~ Delta Poetry Review ~


 Tobi Alfier's Interview by Dixon Hearne


First and foremost, thank you for taking the time for this interview, Tobi. Our readers will appreciate your personal thoughts, valuable experiences, and suggestions. We want to nurture the ideals of a sharing community.


DPR: In light of all of your responsibilities (co-editor/manager of San Pedro River Review, Blue Horse Press, poet/writer), how do you manage your time?

  

TA: Well, full disclosure, I’m currently in the middle of the greatest MS flare-up of all time, and I’m not going anywhere. My time is managed by appointments, and I work on SPRR around them.

  

DPR: What helps you unwind?

  

TA: I work on my own writing. Jeff and I spend some time watching British crime shows, and we talk about things he’s seen when he’s out of the house. I unwind by doing a lot of thinking and by doing submissions when I can. It’s kind of boring in the house!

  

DPR: What kind of poetry or aesthetics appeals to you? Any specific example?

  

TA: I write narrative poetry of place, and that’s the poetry that appeals to me. I seem to always have a human in my work, but that is not a requirement in the poetry I read or like. I am not a huge fan of first-person poems unless they are “fake” first-person. I love poems that speak about the beauty of landscape, and there are always those poems that bring me to my knees that I can’t describe. It’s the language.

  

DPR: How important do you think it is to experiment with form, or to at least have background knowledge of the way certain forms of poetry work?

  

TA: I think poems want to be a certain form, and you need to write them in different forms to see what works right. I don’t mean go crazy with every form you know, but write a poem in couplets and tercets to see what’s right for that poem.
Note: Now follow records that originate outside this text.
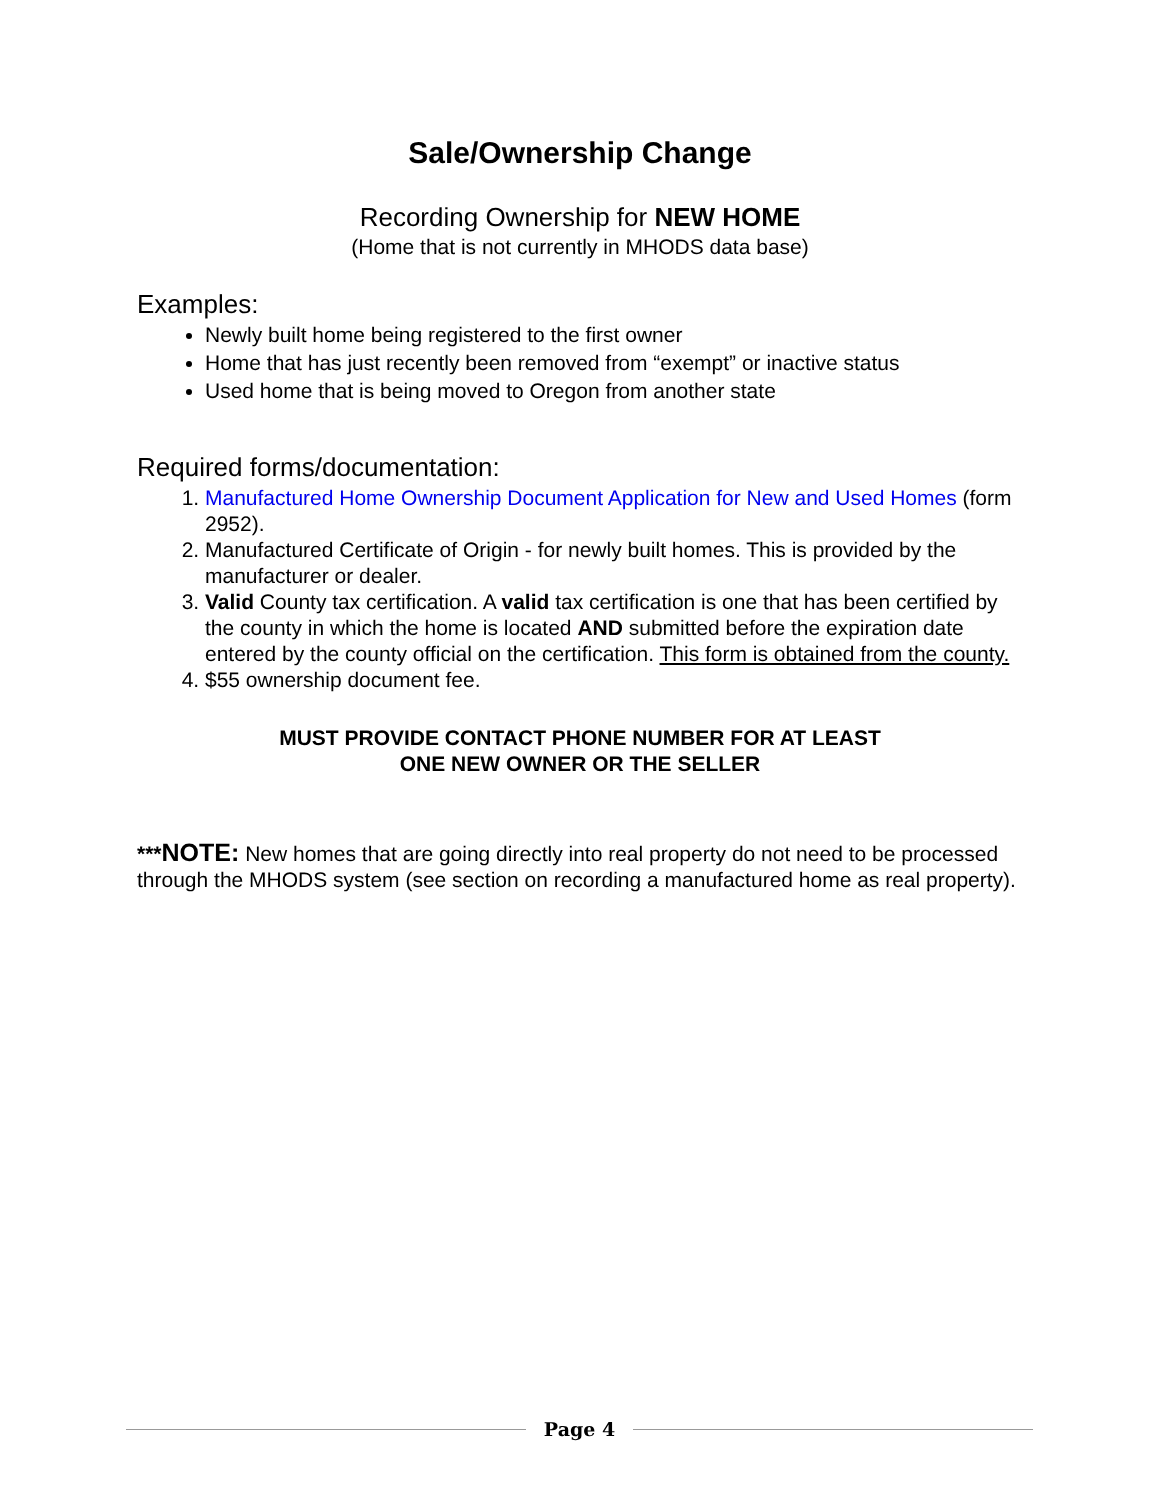Sale/Ownership Change
Recording Ownership for NEW HOME
(Home that is not currently in MHODS data base)
Examples:
Newly built home being registered to the first owner
Home that has just recently been removed from “exempt” or inactive status
Used home that is being moved to Oregon from another state
Required forms/documentation:
1. Manufactured Home Ownership Document Application for New and Used Homes (form 2952).
2. Manufactured Certificate of Origin - for newly built homes. This is provided by the manufacturer or dealer.
3. Valid County tax certification. A valid tax certification is one that has been certified by the county in which the home is located AND submitted before the expiration date entered by the county official on the certification. This form is obtained from the county.
4. $55 ownership document fee.
MUST PROVIDE CONTACT PHONE NUMBER FOR AT LEAST
ONE NEW OWNER OR THE SELLER
***NOTE: New homes that are going directly into real property do not need to be processed through the MHODS system (see section on recording a manufactured home as real property).
Page 4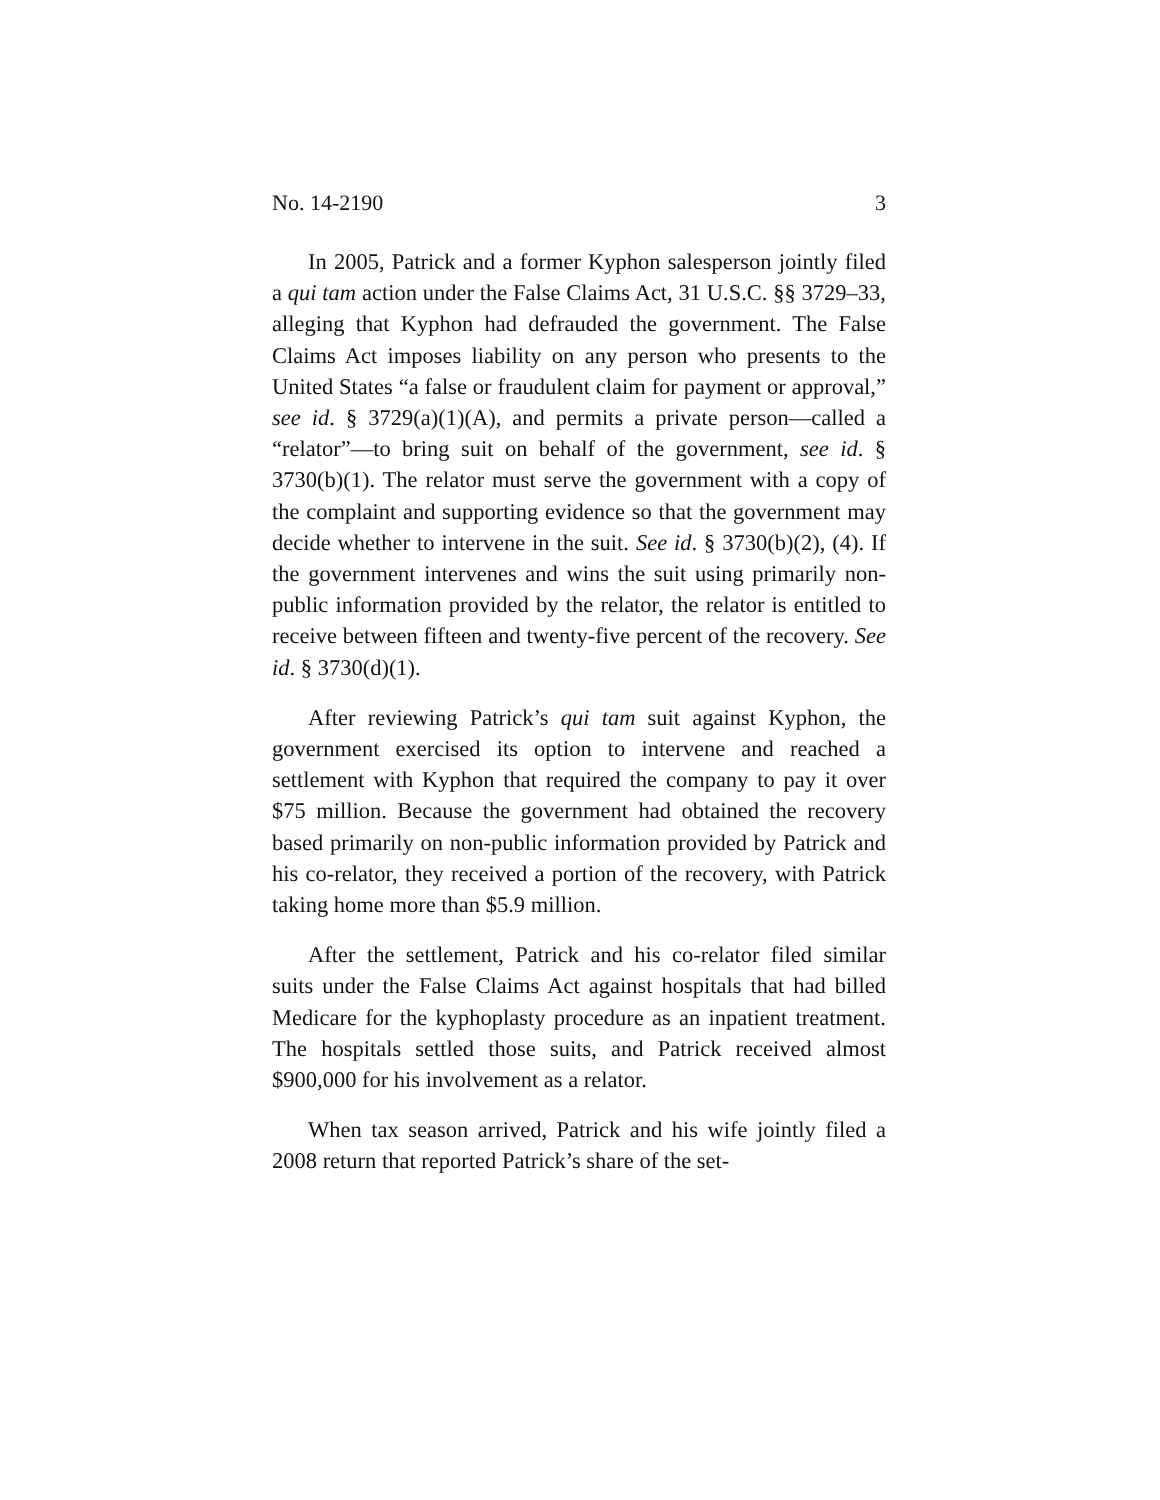No. 14-2190 3
In 2005, Patrick and a former Kyphon salesperson jointly filed a qui tam action under the False Claims Act, 31 U.S.C. §§ 3729–33, alleging that Kyphon had defrauded the government. The False Claims Act imposes liability on any person who presents to the United States “a false or fraudulent claim for payment or approval,” see id. § 3729(a)(1)(A), and permits a private person—called a “relator”—to bring suit on behalf of the government, see id. § 3730(b)(1). The relator must serve the government with a copy of the complaint and supporting evidence so that the government may decide whether to intervene in the suit. See id. § 3730(b)(2), (4). If the government intervenes and wins the suit using primarily non-public information provided by the relator, the relator is entitled to receive between fifteen and twenty-five percent of the recovery. See id. § 3730(d)(1).
After reviewing Patrick’s qui tam suit against Kyphon, the government exercised its option to intervene and reached a settlement with Kyphon that required the company to pay it over $75 million. Because the government had obtained the recovery based primarily on non-public information provided by Patrick and his co-relator, they received a portion of the recovery, with Patrick taking home more than $5.9 million.
After the settlement, Patrick and his co-relator filed similar suits under the False Claims Act against hospitals that had billed Medicare for the kyphoplasty procedure as an inpatient treatment. The hospitals settled those suits, and Patrick received almost $900,000 for his involvement as a relator.
When tax season arrived, Patrick and his wife jointly filed a 2008 return that reported Patrick’s share of the set-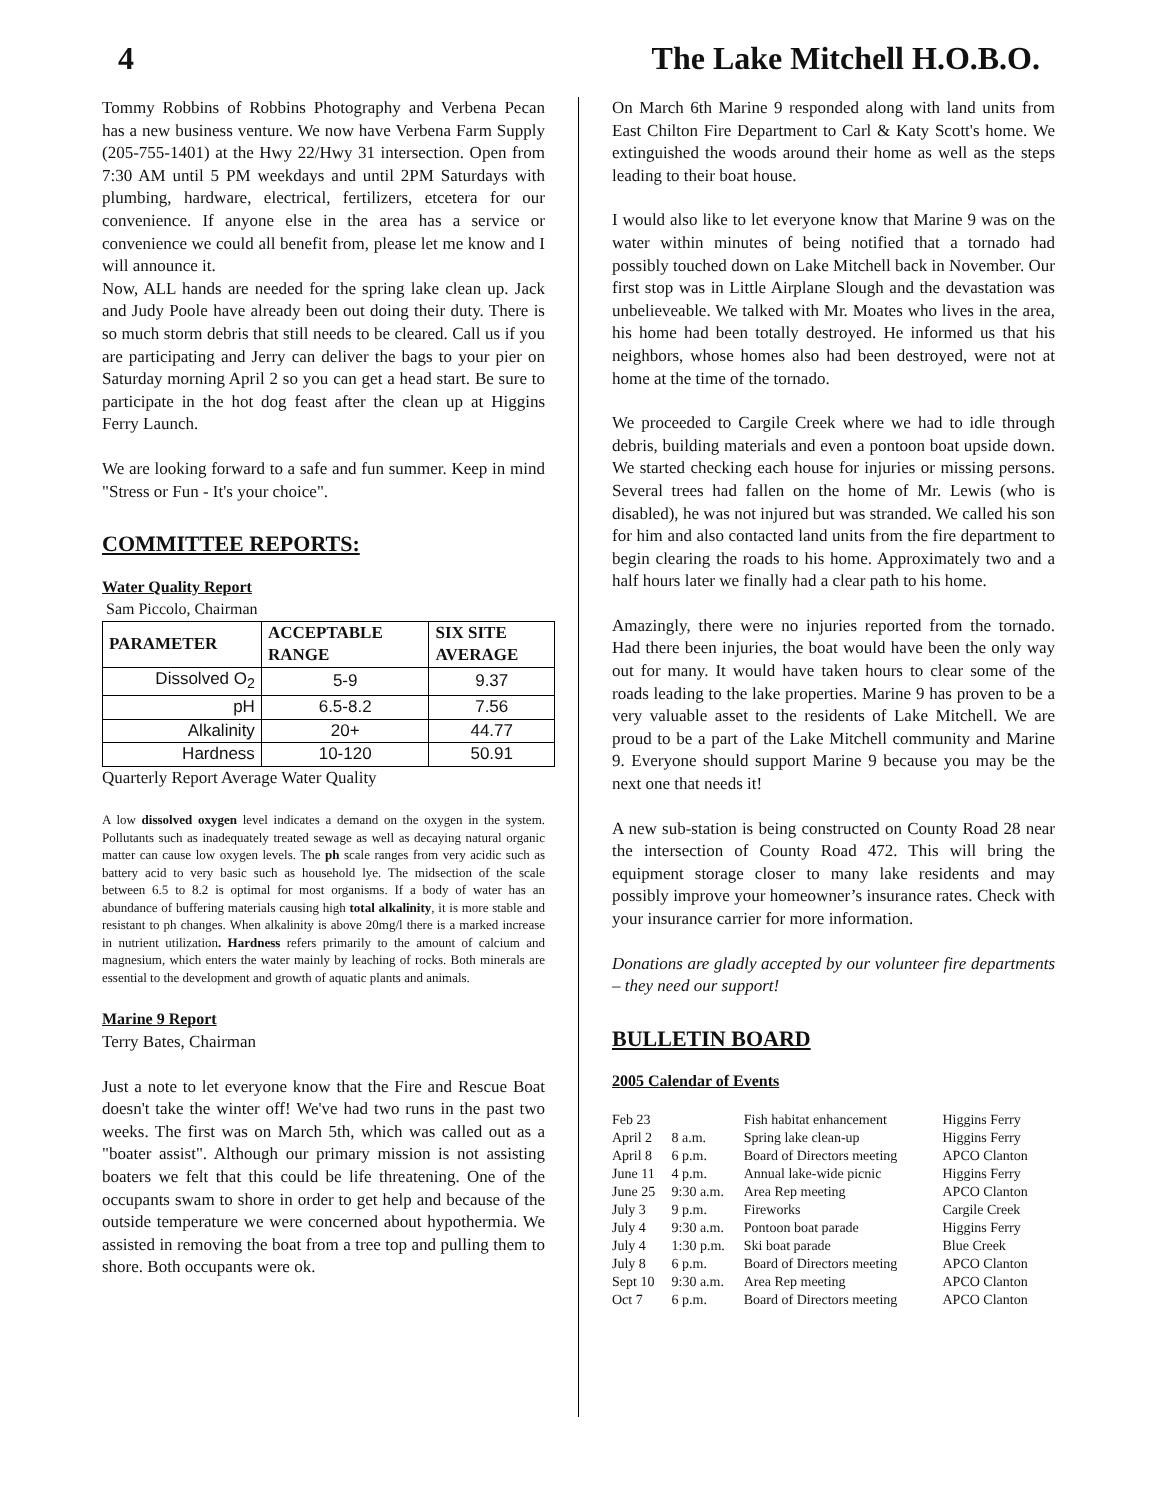4 The Lake Mitchell H.O.B.O.
Tommy Robbins of Robbins Photography and Verbena Pecan has a new business venture. We now have Verbena Farm Supply (205-755-1401) at the Hwy 22/Hwy 31 intersection. Open from 7:30 AM until 5 PM weekdays and until 2PM Saturdays with plumbing, hardware, electrical, fertilizers, etcetera for our convenience. If anyone else in the area has a service or convenience we could all benefit from, please let me know and I will announce it.
Now, ALL hands are needed for the spring lake clean up. Jack and Judy Poole have already been out doing their duty. There is so much storm debris that still needs to be cleared. Call us if you are participating and Jerry can deliver the bags to your pier on Saturday morning April 2 so you can get a head start. Be sure to participate in the hot dog feast after the clean up at Higgins Ferry Launch.
We are looking forward to a safe and fun summer. Keep in mind "Stress or Fun - It's your choice".
COMMITTEE REPORTS:
Water Quality Report
Sam Piccolo, Chairman
| PARAMETER | ACCEPTABLE RANGE | SIX SITE AVERAGE |
| --- | --- | --- |
| Dissolved O<sub>2</sub> | 5-9 | 9.37 |
| pH | 6.5-8.2 | 7.56 |
| Alkalinity | 20+ | 44.77 |
| Hardness | 10-120 | 50.91 |
Quarterly Report Average Water Quality
A low dissolved oxygen level indicates a demand on the oxygen in the system. Pollutants such as inadequately treated sewage as well as decaying natural organic matter can cause low oxygen levels. The ph scale ranges from very acidic such as battery acid to very basic such as household lye. The midsection of the scale between 6.5 to 8.2 is optimal for most organisms. If a body of water has an abundance of buffering materials causing high total alkalinity, it is more stable and resistant to ph changes. When alkalinity is above 20mg/l there is a marked increase in nutrient utilization. Hardness refers primarily to the amount of calcium and magnesium, which enters the water mainly by leaching of rocks. Both minerals are essential to the development and growth of aquatic plants and animals.
Marine 9 Report
Terry Bates, Chairman
Just a note to let everyone know that the Fire and Rescue Boat doesn't take the winter off! We've had two runs in the past two weeks. The first was on March 5th, which was called out as a "boater assist". Although our primary mission is not assisting boaters we felt that this could be life threatening. One of the occupants swam to shore in order to get help and because of the outside temperature we were concerned about hypothermia. We assisted in removing the boat from a tree top and pulling them to shore. Both occupants were ok.
On March 6th Marine 9 responded along with land units from East Chilton Fire Department to Carl & Katy Scott's home. We extinguished the woods around their home as well as the steps leading to their boat house.
I would also like to let everyone know that Marine 9 was on the water within minutes of being notified that a tornado had possibly touched down on Lake Mitchell back in November. Our first stop was in Little Airplane Slough and the devastation was unbelieveable. We talked with Mr. Moates who lives in the area, his home had been totally destroyed. He informed us that his neighbors, whose homes also had been destroyed, were not at home at the time of the tornado.
We proceeded to Cargile Creek where we had to idle through debris, building materials and even a pontoon boat upside down. We started checking each house for injuries or missing persons. Several trees had fallen on the home of Mr. Lewis (who is disabled), he was not injured but was stranded. We called his son for him and also contacted land units from the fire department to begin clearing the roads to his home. Approximately two and a half hours later we finally had a clear path to his home.
Amazingly, there were no injuries reported from the tornado. Had there been injuries, the boat would have been the only way out for many. It would have taken hours to clear some of the roads leading to the lake properties. Marine 9 has proven to be a very valuable asset to the residents of Lake Mitchell. We are proud to be a part of the Lake Mitchell community and Marine 9. Everyone should support Marine 9 because you may be the next one that needs it!
A new sub-station is being constructed on County Road 28 near the intersection of County Road 472. This will bring the equipment storage closer to many lake residents and may possibly improve your homeowner’s insurance rates. Check with your insurance carrier for more information.
Donations are gladly accepted by our volunteer fire departments – they need our support!
BULLETIN BOARD
2005 Calendar of Events
| Feb 23 | | Fish habitat enhancement | Higgins Ferry |
| April 2 | 8 a.m. | Spring lake clean-up | Higgins Ferry |
| April 8 | 6 p.m. | Board of Directors meeting | APCO Clanton |
| June 11 | 4 p.m. | Annual lake-wide picnic | Higgins Ferry |
| June 25 | 9:30 a.m. | Area Rep meeting | APCO Clanton |
| July 3 | 9 p.m. | Fireworks | Cargile Creek |
| July 4 | 9:30 a.m. | Pontoon boat parade | Higgins Ferry |
| July 4 | 1:30 p.m. | Ski boat parade | Blue Creek |
| July 8 | 6 p.m. | Board of Directors meeting | APCO Clanton |
| Sept 10 | 9:30 a.m. | Area Rep meeting | APCO Clanton |
| Oct 7 | 6 p.m. | Board of Directors meeting | APCO Clanton |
I’ve had to “un-form” a poem before because it was wrong. In my opinion, its important to have a trusted reader read your work. Let it sit overnight and see if you still respect it. 

  

DPR: What challenges spur you onward? Inward?

  

TA: Personal health challenges spur me onward. They’re boring and not poetic, so I won’t be writing about them—but it’s hard to write around them. When you have a line like “The stained-glass wings of a hummingbird,” you want to do it justice. That spurs me to think.

  

DPR: You have received recognition for your excellent writing. How do you approach writing poetry? Is it generally mood-driven, image-driven, emotion-driven, place-driven, or event-driven?

  

TA: I write narrative poetry of place. Emotion is important if you let it be controlled by negative capability. Image is also of immense importance to me, as well as figurative language used effectively.

  

DPR: Some contemporary poets grumble at “what passes for poetry” these days. What, in your own mind, qualifies as “poetry”?

  

TA: I do think there is poetry, and there is prose. My issue with first-person poetry is that it can often be prose. It’s important to look at the language. There are many answers to the definition of poetry for me, but a sense of concision is important – the policing of adverbs, adjectives, and articles – that keeps poetry clean and sharp and is more likely to render memorable images.

  

DPR: Many writers have specific times and places that entice them to write. Where and when are you most creative? What books of poetry are currently on your bookshelf?

  

TA: I’m mostly a morning writer. On the shelves in my office are the poetry books of Jack Bedell, Joseph Millar, Patricia Smith, Larry D. Thomas, Larry Levis, and Yusef Komunyakaa, as well as several collected volumes of various poets such as Jane Kenyon and Frank Stanford.

  

DPR: What other interests do you pursue that influence your writing?

  

TA: Reading fiction, especially novels by well-loved authors, fuels my poetic imagination and gives me various triggering towns—to use Richard Hugo’s term. Photography also feeds the poetry side of me, including photos that Jeff sends me from his travels. There are also the overheard conversations that give me poetic grist. I’m the biggest eavesdropper ever.